[Begin TASK INPUTS]

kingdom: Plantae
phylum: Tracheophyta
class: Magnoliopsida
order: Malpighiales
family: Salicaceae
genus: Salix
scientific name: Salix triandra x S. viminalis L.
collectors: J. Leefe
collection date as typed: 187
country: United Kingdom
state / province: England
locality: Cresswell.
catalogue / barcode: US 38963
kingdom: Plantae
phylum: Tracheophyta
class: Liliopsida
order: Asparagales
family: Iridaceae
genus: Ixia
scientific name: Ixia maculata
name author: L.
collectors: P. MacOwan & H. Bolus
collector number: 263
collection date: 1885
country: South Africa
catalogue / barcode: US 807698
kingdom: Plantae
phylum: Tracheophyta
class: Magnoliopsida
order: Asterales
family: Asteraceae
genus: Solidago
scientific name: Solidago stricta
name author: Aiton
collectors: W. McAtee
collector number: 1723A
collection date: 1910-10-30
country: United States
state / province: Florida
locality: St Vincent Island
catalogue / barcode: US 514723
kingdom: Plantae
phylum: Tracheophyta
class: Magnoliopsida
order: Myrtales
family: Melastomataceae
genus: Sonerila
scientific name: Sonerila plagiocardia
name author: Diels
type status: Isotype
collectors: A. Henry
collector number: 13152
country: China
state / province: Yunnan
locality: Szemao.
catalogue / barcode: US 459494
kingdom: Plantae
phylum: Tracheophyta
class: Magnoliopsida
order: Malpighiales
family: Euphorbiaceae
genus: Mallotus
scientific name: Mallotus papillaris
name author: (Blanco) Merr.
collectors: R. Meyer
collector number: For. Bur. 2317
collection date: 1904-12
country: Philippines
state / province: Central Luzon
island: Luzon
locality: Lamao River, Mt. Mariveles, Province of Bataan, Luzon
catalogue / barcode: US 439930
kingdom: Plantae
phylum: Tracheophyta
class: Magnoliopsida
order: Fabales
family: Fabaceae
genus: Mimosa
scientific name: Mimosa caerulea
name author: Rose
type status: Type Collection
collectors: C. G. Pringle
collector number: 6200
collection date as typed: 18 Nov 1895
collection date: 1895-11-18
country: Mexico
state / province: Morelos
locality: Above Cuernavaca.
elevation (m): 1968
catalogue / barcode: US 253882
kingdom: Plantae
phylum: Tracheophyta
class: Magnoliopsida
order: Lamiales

[End TASK INPUTS]

### SHORT PROBLEM
Find every line in the listing above that contains the word "genus", and copy each of those lines in full.

### TASK OUTPUT
genus: Salix
genus: Ixia
genus: Solidago
genus: Sonerila
genus: Mallotus
genus: Mimosa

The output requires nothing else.